Thursday, August 25, 2005

Cogito, Ergo, Rant

I think, therefore I rant - or more to the point, ask for an opinion and ye shall receive.

Such is what the Gomery Inquiry has recently done:

I went to the Gomery Commission's website and found the "survey" page:

http://www.gomery.ca/en/invitationforpublicinput/consultationpaper.asp

Here are my comments:

1. Should government advertising and sponsorship programs be insulated from
political influence?

The practical realities of this are that government is political in the first place.

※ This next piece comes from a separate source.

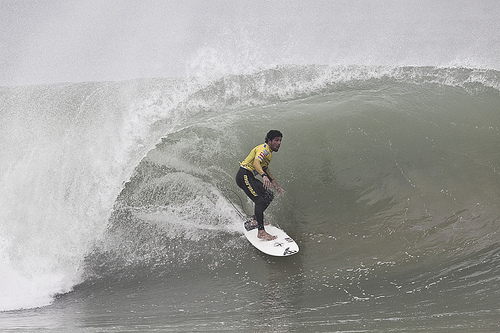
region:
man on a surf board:
[228, 124, 309, 264]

To assert any program is "free of political influence" is inherently false.

However, in terms similar to the "terms of engagement" for a commission of inquiry, it seems to me that a mandate that is clear in its scope and is publicly available in its entirety is a reasonable thing to expect.

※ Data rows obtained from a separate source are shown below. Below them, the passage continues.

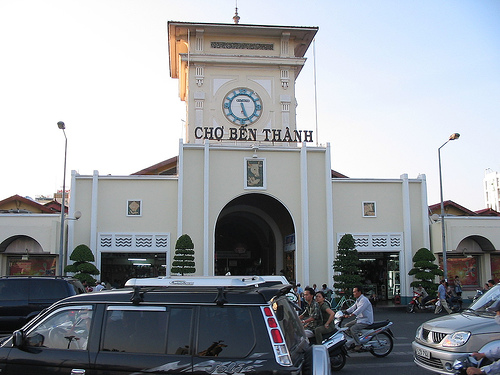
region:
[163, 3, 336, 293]
a tall white asian tower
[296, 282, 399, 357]
bikers pulling into a parking lot spot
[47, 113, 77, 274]
a tall street light pole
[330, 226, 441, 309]
a small entrance behind some trees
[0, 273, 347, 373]
a black suv in a parking lot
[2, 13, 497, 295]
a large asian market place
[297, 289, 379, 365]
people on the bikes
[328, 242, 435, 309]
trees in front of building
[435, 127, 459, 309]
light on the pole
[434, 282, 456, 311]
the man is walking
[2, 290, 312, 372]
the cars are parked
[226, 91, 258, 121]
the clock face is white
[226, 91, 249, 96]
the numbers are blue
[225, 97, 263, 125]
numbers on the clock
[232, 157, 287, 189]
mosaic on the building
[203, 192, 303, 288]
arch in the building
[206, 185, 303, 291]
archway in front of a building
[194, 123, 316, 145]
letters on the front of a building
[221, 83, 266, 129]
clock on a building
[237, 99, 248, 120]
blue hands of a clock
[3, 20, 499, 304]
large yellow and white building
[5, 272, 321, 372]
black SUV with a hood rack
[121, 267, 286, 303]
silver hood rack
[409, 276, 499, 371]
silver vehicle on the road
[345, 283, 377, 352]
bike rider with a white shirt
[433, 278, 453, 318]
man with a blue shirt and khaki pants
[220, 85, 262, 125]
clock on front of the building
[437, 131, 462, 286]
street light on the sidewalk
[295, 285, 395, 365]
people riding motor cycles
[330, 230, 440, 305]
unusual trimmed trees by entrance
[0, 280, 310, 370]
black station wagon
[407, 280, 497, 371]
silver gray vehicle on street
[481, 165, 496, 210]
tall building in the distance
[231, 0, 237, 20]
lightening rod on top of building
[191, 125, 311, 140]
lack writing on front of building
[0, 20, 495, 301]
beige building with white trim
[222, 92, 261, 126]
white clock face on yellow building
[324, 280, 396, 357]
man in white shirt on motorbike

2. What protections should be afforded to public servants who believe they have
witnessed impropriety in the management of government programs
("whistleblowers")?

Protecting "whistleblowers" is a dodgy game. One must balance the need for public accountability with the realities of office politics and opportunism.

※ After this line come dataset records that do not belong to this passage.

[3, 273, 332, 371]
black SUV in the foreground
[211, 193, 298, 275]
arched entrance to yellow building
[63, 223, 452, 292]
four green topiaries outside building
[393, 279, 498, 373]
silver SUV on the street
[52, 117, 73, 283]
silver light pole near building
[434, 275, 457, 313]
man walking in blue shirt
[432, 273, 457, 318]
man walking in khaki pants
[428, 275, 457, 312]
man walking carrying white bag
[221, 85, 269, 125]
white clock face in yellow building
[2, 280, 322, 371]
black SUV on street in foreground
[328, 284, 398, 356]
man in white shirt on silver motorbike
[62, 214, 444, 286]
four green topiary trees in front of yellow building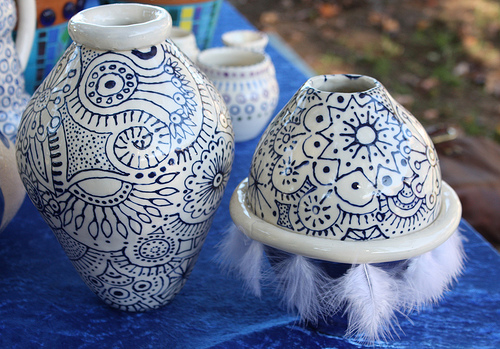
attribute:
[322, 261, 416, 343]
feather — white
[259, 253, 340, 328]
feather — white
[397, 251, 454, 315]
feather — white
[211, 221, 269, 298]
feather — white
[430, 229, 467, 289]
feather — white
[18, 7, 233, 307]
vase — white, blue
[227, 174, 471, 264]
whitering — white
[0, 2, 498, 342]
tablecloth — blue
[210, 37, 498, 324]
pot — white, black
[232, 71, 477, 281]
vase — small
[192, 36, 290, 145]
vase — small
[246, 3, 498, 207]
ground — brown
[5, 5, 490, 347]
table surface — blue, shiny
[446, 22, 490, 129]
background — green, brown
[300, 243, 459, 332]
feathers — white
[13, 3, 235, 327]
vase — ceramic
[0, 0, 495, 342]
table cloth — blue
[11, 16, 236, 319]
pot — black, white, moulded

The bureaucracy needs an internal equivalent of the Ethics Commissioner to perform initial investigations of these allegations to ensure that they are legitimate, and escalate the real whistleblower cases to the appropriate ministers.

3. Ministerial responsibility requires that a minister be accountable to the House
of Commons for the exercise of power. Should there be exceptions to the
concept of full ministerial responsibility for all the actions of a department?

Ministers are ultimately responsible for their departments to the public. The "I didn't know" excuse is not acceptable. If a minister "did not know", then the senior bureaucrats who should have been apprising the minister of their department's activities should be fired immediately.
The minister should not only be accountable, but should have the authority to take corrective action when necessary.

4. Accountability is the requirement to explain and accept responsibility for
carrying out an assigned mandate in light of agreed upon expectations. What
would you do to promote greater accountability for the management and use of
public funds?

1. Criminal penalties for fraud can, and should be applied as vigorously in the public sector as they are in the private sector.
2. Construct compensation schemes so that those responsible for public monies are paid well enough that "lifting" a few million won't seem as tempting.

(Carrot, and Stick)


5. Should the Values and Ethics Code for the Public Service be linked to specific
responsibility and accountability processes to safeguard against
wrongdoing?

I suspect that appropriate mechanisms already exist in our securities laws that could be adapted to this type of problem.

6. Is there anything else you would suggest to Justice Gomery in pursuing his
mandate?

It seems logical (to me at least) that the rules of engagement in the senior levels of the bureaucracy should be such that nobody is able to occupy a single senior post for more than five years. A regular reorganization of the bureaucracy is likely to be a good component of ensuring that the bureaucracy and its political masters are unable to become "too cozy" on any regular basis. An overly "comfortable" bureaucracy is likely part of the reason for the events that resulted in the Gomery Inquiry in the first place.

I must admit to being impressed with Justice Gomery in how he has conducted himself over the course of this most public of inquiries. To have the temerity to ask for public thoughts in a relatively open manner is both impressive and encouraging. Perhaps, just maybe, Gomery's report will contain some useful and insightful content. Whether the politicians and bureaucrats do anything constructive with it remains to be seen.